RECORD EXTRACTS section start

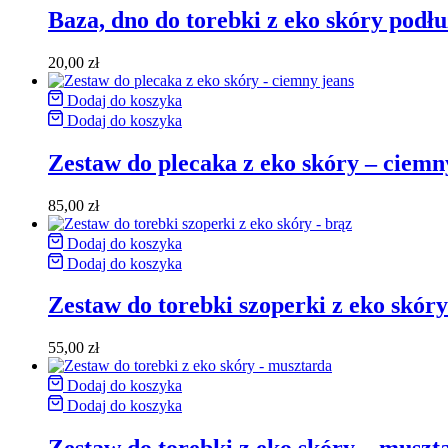
Baza, dno do torebki z eko skóry podł
20,00
zł
Dodaj do koszyka
Dodaj do koszyka
Zestaw do plecaka z eko skóry – ciemn
85,00
zł
Dodaj do koszyka
Dodaj do koszyka
Zestaw do torebki szoperki z eko skóry
55,00
zł
Dodaj do koszyka
Dodaj do koszyka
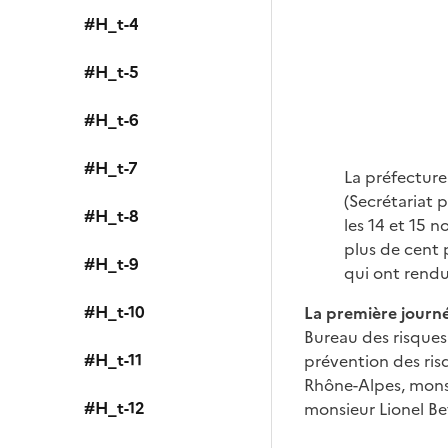
#H_t-4
#H_t-5
#H_t-6
#H_t-7
La préfecture 
(Secrétariat 
#H_t-8
les 14 et 15 
plus de cent 
#H_t-9
qui ont rendu
#H_t-10
La première journ
Bureau des risques 
#H_t-11
prévention des ris
Rhône-Alpes, monsi
#H_t-12
monsieur Lionel Bef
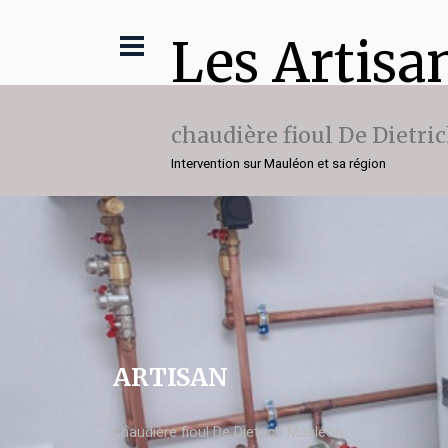
Les Artisa
chaudière fioul De Dietri
Intervention sur Mauléon et sa région
ARTISAN
chaudière fioul De Dietrich Mauléon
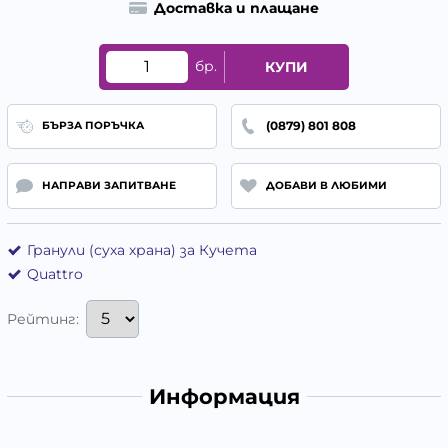
Доставка и плащане
бр.
КУПИ
(0879) 801 808
БЪРЗА ПОРЪЧКА
НАПРАВИ ЗАПИТВАНЕ
ДОБАВИ В ЛЮБИМИ
Гранули (суха храна) за Кучета
Quattro
Рейтинг:
Информация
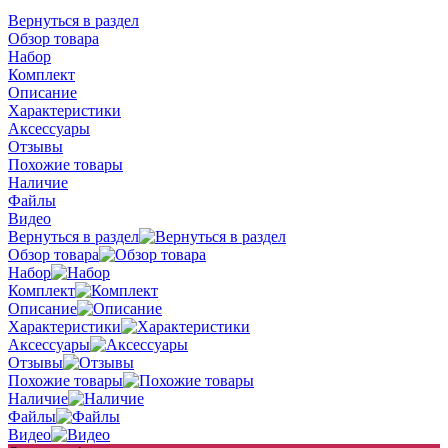
Вернуться в раздел
Обзор товара
Набор
Комплект
Описание
Характеристики
Аксессуары
Отзывы
Похожие товары
Наличие
Файлы
Видео
Вернуться в раздел
Обзор товара
Набор
Комплект
Описание
Характеристики
Аксессуары
Отзывы
Похожие товары
Наличие
Файлы
Видео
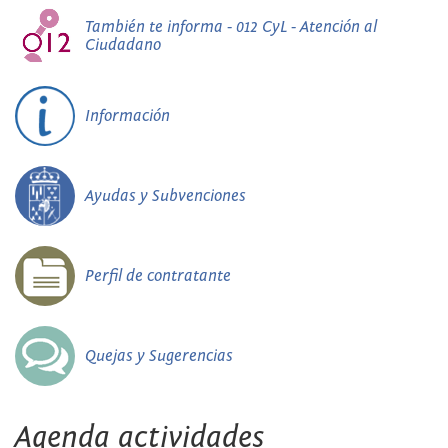
También te informa - 012 CyL - Atención al
Ciudadano
Información
Ayudas y Subvenciones
Perfil de contratante
Quejas y Sugerencias
Agenda actividades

RECORD EXTRACTS section end

- **REQUIRED WORK**
Line by line, write out the material above exactly, with no images.

- **TASK RESULT**
Baza, dno do torebki z eko skóry podł
20,00
zł
Dodaj do koszyka
Dodaj do koszyka
Zestaw do plecaka z eko skóry – ciemn
85,00
zł
Dodaj do koszyka
Dodaj do koszyka
Zestaw do torebki szoperki z eko skóry
55,00
zł
Dodaj do koszyka
Dodaj do koszyka
#H_t-4
#H_t-5
#H_t-6
#H_t-7
La préfecture 
(Secrétariat 
#H_t-8
les 14 et 15 
plus de cent 
#H_t-9
qui ont rendu
#H_t-10
La première journ
Bureau des risques 
#H_t-11
prévention des ris
Rhône-Alpes, monsi
#H_t-12
monsieur Lionel Bef
Les Artisa
chaudière fioul De Dietri
Intervention sur Mauléon et sa région
ARTISAN
chaudière fioul De Dietrich Mauléon
Доставка и плащане
бр.
КУПИ
(0879) 801 808
БЪРЗА ПОРЪЧКА
НАПРАВИ ЗАПИТВАНЕ
ДОБАВИ В ЛЮБИМИ
Гранули (суха храна) за Кучета
Quattro
Рейтинг:
Информация
Вернуться в раздел
Обзор товара
Набор
Комплект
Описание
Характеристики
Аксессуары
Отзывы
Похожие товары
Наличие
Файлы
Видео
Вернуться в раздел
Обзор товара
Набор
Комплект
Описание
Характеристики
Аксессуары
Отзывы
Похожие товары
Наличие
Файлы
Видео
También te informa - 012 CyL - Atención al
Ciudadano
Información
Ayudas y Subvenciones
Perfil de contratante
Quejas y Sugerencias
Agenda actividades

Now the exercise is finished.